Study text.
XAF - 10 - Advanced data layer features

XAF Team Blog
31 May 2008

This is post no. 10 in the mini series "10 exciting things to know about XAF". You can find the announcement of the series here.

I've reached the last post in the mini series, and this is going to be about the functionality XAF inherits from the underlying infrastructure that our ORM product XPO provides. For a start, this is where XAF gets its compatibility with a vast number of different database systems from.

There are two different ways of changing the database type XAF connects to. The very easy approach, which we've implemented for a few of the most common backends, is to use the connection components in the Application Designer within Visual Studio. For backends that aren't directly supported by a connection type in the Designer, you must configure the connection string in the app.config and/or web.config file(s) manually.

Of course it is important to know what connection strings you need to use. Generally I guess if you're using a particular RDBMS, you are probably more familiar with the connection string format it uses than I am, so in reality it's probably not a big problem. Your RDBMS docs should give you details, as well as online sources like http://www.connectionstrings.com/. For the purpose of using the connection strings with XPO/XAF, there's one other thing that's important though: the connection string format must be recognizable by our libraries, so they know what database type to connect to. There's a pretty useful heuristics at work to figure this out, but sometimes connection strings look so similar that the distinction isn't easy.

For that reason, we have introduced a flag called "XpoProvider" into the connection string, which tells XPO explicitly which connection provider it has to use. The other extremely helpful thing is that all XPO connection providers have a helper method GetConnectionString, which takes a few typical parameters and generates a correct connection string, including the XpoProvider flag, for you. To take advantage of this, create a new Console Application project and add references to DevExpress.Data, DevExpress.Xpo and, if your provider is one of the less common ones, DevExpress.Xpo.<version>.Providers. The namespace DevExpress.Xpo.DB now has all the various Connection Provider classes, and you can output valid connection strings on the console like so:

Console.WriteLine(MSSqlConnectionProvider.GetConnectionString(".", "mydb"));
Console.WriteLine(MySqlConnectionProvider.GetConnectionString("localhost", "user", "password", "database"));
Console.WriteLine(PervasiveSqlConnectionProvider.GetConnectionString("localhost", "user", "password", "database"));

This example will render the following output:

XpoProvider=MSSqlServer;data source=.;integrated security=SSPI;initial catalog=mydb
XpoProvider=MySql;server=localhost;user id=user; password=password; database=database;persist security info=true;
XpoProvider=Pervasive;Server=localhost;UID=user;PWD=password;Data Source=database;

In addition to this, XPO also supports connecting to a service of some description, over a remote connection. Over time I've written a whole lot of blog posts on this topic, which I recommend you read if you're interested in this scenario. Here's the main XPO blog, which you should probably read through yourself. Here's an incomplete list of the interesting posts on the subject:

The connection strings that make XPO connect to XML Web Services and .NET Remoting are also supported by XAF directly.

Material provided.

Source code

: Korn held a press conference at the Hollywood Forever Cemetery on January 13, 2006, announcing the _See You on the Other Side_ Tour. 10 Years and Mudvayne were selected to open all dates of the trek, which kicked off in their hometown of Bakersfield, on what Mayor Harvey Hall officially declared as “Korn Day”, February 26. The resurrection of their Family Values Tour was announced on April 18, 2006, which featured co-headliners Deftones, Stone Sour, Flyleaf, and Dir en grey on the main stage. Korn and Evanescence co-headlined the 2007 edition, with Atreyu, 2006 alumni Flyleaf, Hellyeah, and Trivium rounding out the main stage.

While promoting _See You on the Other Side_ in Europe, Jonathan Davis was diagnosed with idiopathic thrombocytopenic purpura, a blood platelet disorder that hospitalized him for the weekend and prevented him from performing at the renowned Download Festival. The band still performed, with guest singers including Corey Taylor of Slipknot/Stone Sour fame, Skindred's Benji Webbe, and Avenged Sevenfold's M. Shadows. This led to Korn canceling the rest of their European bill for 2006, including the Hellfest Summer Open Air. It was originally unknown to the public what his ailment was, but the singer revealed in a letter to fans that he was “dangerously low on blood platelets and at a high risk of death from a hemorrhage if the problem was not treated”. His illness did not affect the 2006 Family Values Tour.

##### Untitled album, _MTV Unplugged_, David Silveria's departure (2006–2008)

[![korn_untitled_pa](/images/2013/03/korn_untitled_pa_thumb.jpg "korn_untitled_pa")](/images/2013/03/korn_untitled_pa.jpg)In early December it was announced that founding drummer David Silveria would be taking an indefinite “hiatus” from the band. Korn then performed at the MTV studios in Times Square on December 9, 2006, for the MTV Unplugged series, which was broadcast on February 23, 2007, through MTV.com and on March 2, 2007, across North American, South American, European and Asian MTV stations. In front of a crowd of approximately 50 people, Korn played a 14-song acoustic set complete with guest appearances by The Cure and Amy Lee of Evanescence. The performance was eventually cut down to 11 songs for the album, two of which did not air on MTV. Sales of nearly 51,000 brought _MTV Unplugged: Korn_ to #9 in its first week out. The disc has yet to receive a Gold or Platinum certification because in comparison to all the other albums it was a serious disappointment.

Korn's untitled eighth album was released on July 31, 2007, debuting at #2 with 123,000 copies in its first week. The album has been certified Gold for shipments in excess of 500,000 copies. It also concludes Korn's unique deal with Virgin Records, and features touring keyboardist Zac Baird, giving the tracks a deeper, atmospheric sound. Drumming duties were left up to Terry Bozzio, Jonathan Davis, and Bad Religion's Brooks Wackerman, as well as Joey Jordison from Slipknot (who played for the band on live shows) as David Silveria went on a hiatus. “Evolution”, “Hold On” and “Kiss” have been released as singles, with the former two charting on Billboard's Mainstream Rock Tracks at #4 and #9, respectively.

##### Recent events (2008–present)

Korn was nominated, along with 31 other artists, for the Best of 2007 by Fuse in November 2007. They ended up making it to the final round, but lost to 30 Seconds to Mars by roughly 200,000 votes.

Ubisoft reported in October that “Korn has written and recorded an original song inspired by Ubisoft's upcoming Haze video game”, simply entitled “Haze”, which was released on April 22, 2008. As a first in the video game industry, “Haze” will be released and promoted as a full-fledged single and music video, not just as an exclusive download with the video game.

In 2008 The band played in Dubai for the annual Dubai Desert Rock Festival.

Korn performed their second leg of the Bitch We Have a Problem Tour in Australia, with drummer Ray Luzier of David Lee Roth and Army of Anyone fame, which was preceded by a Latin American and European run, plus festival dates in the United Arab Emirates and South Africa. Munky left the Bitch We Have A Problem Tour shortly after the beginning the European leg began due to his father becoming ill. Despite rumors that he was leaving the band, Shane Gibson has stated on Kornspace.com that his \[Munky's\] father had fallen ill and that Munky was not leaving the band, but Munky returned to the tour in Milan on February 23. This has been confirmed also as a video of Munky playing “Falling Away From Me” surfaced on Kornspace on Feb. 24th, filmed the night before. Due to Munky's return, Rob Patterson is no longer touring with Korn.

Goal of the exercise. Continue the XAF blog post on advanced data layer features from its last sentence.

Answer to this problem.
Finally, if you want to influence the way the XPO connection is set up and do things you can't specify through the connection string, it is possible to hook into the process of setting up the XPO connection provider and data layer. To do this, you override the method OnCreateCustomObjectSpaceProvider in your WinApplication and/or WebApplication class(es) and return your own version of an ObjectSpaceProvider. It isn't hard to derive your own ObjectSpaceProvider from one of the standard ones and handle data layer creation in any way you see fit -- if there's interest in this and reading the source of ObjectSpaceProvider.cs doesn't help you, leave a comment and I'll try to create a sample when I have time.

Some other interesting features of XPO that you could enable or configure using this approach are the data layer caching and SqlDependency features. Of course you can switch on SqlDependency support by using the right XpoProvider flag, as described in the article, and this also enables data layer caching. But SqlDependency is a special feature for SQL Server support, and setting up data layer caching for other backends currently requires the OnCreateCustomObjectSpaceProvider approach outlined above.

So, that's all I have to say today. I hope the series was interesting -- I'll hand the post on styling ASP.NET applications in as soon as it makes sense, again my apologies for that one. I'm almost on my way to TechEd now -- if you're there, say hi!